What do Bolt Bus and the waste hauling industry have in common? They both can benefit from yield management. But while Bolt Bus has used this variable pricing concept to build its brand, haulers have largely not taken advantage of this model.

Prior to Bolt Bus, bus operators running from major cities such as D.C, New York and Boston faced stiff competition from low-cost lines, such as those running from those cities’ Chinatown neighborhoods. So in 2008, Greyhound launched Bolt Bus, which simultaneously marketed itself as low-cost and high-end, which it was able to do thanks to yield management.

This model works by adjusting seat prices based on inventory and the likely customer type. While it’s often used in the airline and hotel industry, such as by offering discounts for early bookers, Bolt Bus was able to go even further and incorporate it into its marketing strategy. For a select number of seats sold early, Bolt Bus only charged $1, thereby creating the branding tagline of “Bolt for a buck.”

Even though the $1 seats were hard to come by, this model generated buzz for the company and allowed them to start selling seats. Then as the bus started to fill up and it got closer to the departure date, Bolt Bus increased prices, thereby getting more yield from their available inventory.

Yield management also involves adjusting pricing based on demand, rather than simply charging more as the bus fills up. Just as airlines tend to charge more around holidays, Bolt Bus prices move up significantly during times they know people are likely to travel by bus, such as the end of a long weekend when college kids need to get back to Boston from New York.

Applying the Bolt Bus Model to Waste Collection

Even though haulers have a different business model than bus companies, their price modeling can be similar. Buses have a fixed capacity, so revenue is based on the number of seats filled and the average cost paid per seat. Similarly, waste collection trucks should be looked at as having a fixed capacity where prices can be adjusted as space within the truck fills up.
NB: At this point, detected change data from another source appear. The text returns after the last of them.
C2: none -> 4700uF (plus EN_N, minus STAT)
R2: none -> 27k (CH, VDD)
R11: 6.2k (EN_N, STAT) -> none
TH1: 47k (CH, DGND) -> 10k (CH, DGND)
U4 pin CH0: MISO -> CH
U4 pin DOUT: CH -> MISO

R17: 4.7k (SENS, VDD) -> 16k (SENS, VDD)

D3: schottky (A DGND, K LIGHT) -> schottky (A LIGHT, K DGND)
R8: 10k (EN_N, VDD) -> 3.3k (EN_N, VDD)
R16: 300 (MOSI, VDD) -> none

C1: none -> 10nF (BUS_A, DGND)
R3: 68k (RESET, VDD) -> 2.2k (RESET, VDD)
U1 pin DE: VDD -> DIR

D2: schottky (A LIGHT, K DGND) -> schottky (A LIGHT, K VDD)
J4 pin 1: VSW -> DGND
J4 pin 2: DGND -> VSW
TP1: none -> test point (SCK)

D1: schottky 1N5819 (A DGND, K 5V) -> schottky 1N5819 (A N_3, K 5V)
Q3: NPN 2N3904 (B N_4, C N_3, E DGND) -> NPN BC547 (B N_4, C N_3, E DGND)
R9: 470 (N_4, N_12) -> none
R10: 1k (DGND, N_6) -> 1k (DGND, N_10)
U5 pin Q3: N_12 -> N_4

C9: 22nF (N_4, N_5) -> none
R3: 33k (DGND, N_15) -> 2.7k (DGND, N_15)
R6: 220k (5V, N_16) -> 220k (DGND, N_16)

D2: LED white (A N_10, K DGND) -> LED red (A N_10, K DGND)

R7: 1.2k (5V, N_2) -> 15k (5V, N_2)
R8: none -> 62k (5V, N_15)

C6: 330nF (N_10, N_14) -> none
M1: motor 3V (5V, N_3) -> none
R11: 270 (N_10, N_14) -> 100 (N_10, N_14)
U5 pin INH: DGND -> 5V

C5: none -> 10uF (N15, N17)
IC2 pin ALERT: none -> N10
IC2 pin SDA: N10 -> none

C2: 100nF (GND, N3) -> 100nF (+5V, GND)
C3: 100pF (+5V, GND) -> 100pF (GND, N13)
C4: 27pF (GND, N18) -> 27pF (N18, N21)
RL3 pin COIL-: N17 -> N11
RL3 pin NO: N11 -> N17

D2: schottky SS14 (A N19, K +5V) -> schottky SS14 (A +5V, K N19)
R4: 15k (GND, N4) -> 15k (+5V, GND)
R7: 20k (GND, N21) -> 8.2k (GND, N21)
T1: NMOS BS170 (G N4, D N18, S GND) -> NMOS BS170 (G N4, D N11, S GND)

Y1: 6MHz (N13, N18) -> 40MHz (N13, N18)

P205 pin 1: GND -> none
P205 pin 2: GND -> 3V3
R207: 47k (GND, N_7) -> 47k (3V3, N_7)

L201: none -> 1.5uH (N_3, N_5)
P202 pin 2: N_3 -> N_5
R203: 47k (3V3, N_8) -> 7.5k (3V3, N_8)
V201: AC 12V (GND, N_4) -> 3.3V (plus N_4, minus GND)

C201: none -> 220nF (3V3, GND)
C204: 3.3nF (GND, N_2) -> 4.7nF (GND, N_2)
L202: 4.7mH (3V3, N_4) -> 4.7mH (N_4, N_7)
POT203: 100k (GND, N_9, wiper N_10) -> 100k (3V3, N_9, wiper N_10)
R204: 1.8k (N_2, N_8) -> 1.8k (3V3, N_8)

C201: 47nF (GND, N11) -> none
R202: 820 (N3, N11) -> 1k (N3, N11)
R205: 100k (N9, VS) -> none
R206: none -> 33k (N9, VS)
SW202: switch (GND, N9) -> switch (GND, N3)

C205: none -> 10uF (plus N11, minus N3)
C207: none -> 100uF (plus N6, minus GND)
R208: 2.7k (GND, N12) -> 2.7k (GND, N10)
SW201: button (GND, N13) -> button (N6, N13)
For example, you may find that it makes sense to discount prices for customers in a high-competition area. And as the truck fills up with their waste, the remaining space could then be filled up with a customer in another location who is willing to pay more.

In that scenario, using the traditional pricing model of charging early customers what you need to cover your costs and then discounting prices after that could lead to less overall yield from your inventory, because you’re not capturing the full cost that the remote customer is willing to pay.

Plus, those early customers that you discount could then lead to strong referrals in competitive markets. Just as “Bolt for a buck” helped elevate Bolt Bus’s status by getting people talking about the brand, discounted pricing for certain customers could get your foot (or truck) in the door in certain markets, and these customers would then refer your waste services to other businesses.

Even if it seems like it would be easier to stick with your current pricing model, it’s worth the time to experiment with yield management to maximize your earnings. Even just a 1% increase in price leads to an average profits increase of 11%, according to research from McKinsey.

Arguably, analyzing your pricing could be the most important thing you do for your business.

“Decades of research has shown that investing in improved pricing capabilities has a higher rate of return than any other improvement initiative you might launch within your organization,” writes Juan Jose Suarez Coppel, CEO & Chairman, Pemex-Exploreation & Production, Petroleos Mexicanos, in the book Pricing and Profitability: A Practical Guide for Business Leaders.